The rhythm was so special also because of the complete disconnect from the outside world. There is a satellite phone on board and you can make contact if you need to or want to. There was the option to have a certain amount of internet contact over the 4 weeks if you wish but I chose specifically not to. To not open a computer, to not see an email, a whatsapp, a social media post, to not even think about my own business – it was an absolute treat. I had my phone with me on airplane mode for 4 weeks; only to take pictures. It was so special to feel this for such a prolonged period of time; 4 weeks!
And the skiing? How can it be anything but dull if your first drop point is at a beach full of penguins checking out your ski gear and a seal snorting at our futile efforts to ‘conquer the land’. The conditions were spring skiing; mostly corn snow and sometimes some soft slush. We had it all: steep slopes, gentle slopes, wide open snow field crossings, glacier traverses and steep descents directly to the water’s edge. As there are limited landing places that you can actually get on land you are limited to where you can go in this giant playground. But this playground still had plenty to offer that none of us were bored and all of us were left with a sense of challenge and accomplishment.

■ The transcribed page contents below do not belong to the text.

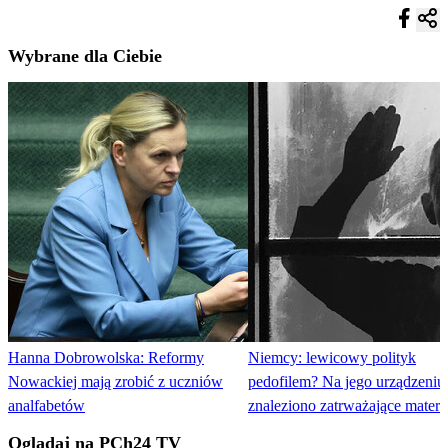
Wybrane dla Ciebie
Hanna Dobrowolska: Reformy
Niemcy: lewicowy polityk
Nowackiej mają zrobić z uczniów
pedofilem? Na jego urządzeniu
analfabetów
znaleziono zatrważające materi
Oglądaj na PCh24 TV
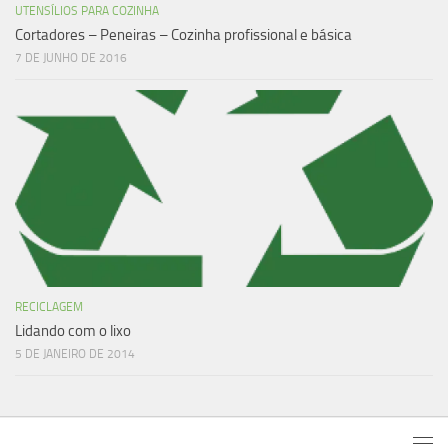
UTENSÍLIOS PARA COZINHA
Cortadores – Peneiras – Cozinha profissional e básica
7 DE JUNHO DE 2016
RECICLAGEM
Lidando com o lixo
5 DE JANEIRO DE 2014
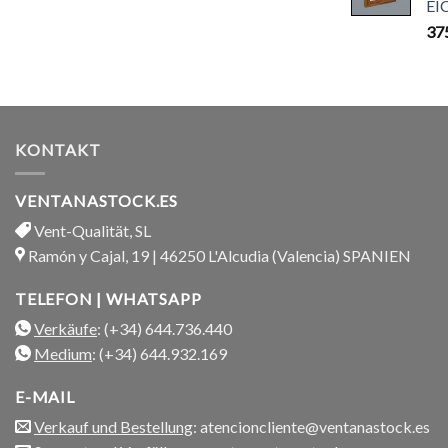
EI
37
KONTAKT
VENTANASTOCK.ES
Vent-Qualität, SL
Ramón y Cajal, 19 | 46250 L'Alcudia (Valencia) SPANIEN
TELEFON | WHATSAPP
Verkäufe
: (+34) 644.736.440
Medium
: (+34) 644.932.169
E-MAIL
Verkauf und Bestellung
: atencioncliente@ventanastock.es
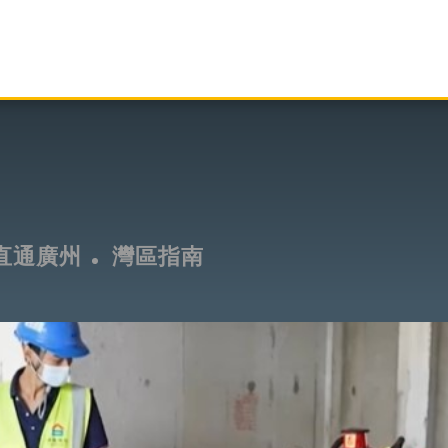
直通廣州
灣區指南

For all of the nights we stayed on board the sailing boat. However, for 2 nights we ventured on land with tents and food provisions for 2 nights. This way we could go a little bit further inland and ski some bigger slopes. I felt like I was on an expedition and really an explorer now! We had our backpacks and a watertight river bag that we dragged behind us in the snow attached to a harness around our waists. This setup also made it quite an adventure to return back to the landing point (downhill) to reach the sailboat. Try skiing with a slingshot attached to your hips! It made for a fun new adventure. Sleeping in a tiny 2-man tent in the howling wind was yet another experience that made me feel tiny in comparison to the nature around me, a very welcomed experience.
The sailing trip home was quite a different story. Many experienced sailors will say that the Drake Passage is the roughest sea in the world. I can say for certain this return trip made me understand why. I was fortunate enough to be one of the lucky few that did not experience sea sickness, but what a wild rodeo to experience. With the rough seas and a bit of wind our return trip was much faster; 4 days. It was a bittersweet feeling to return back to civilization. I was excited to see land and land that had buildings, roads, cars, trees and people. But I was sad to know that I was leaving behind this experience of total disconnect from the outside world which gave me a new found connection to myself and the nature around me in whatever form it may be; mountains, beach, dunes, farmland or right in the middle of a city. With stillness and observations beauty can be found in almost anything!
Thank you, Antarctica, for teaching me this life lesson.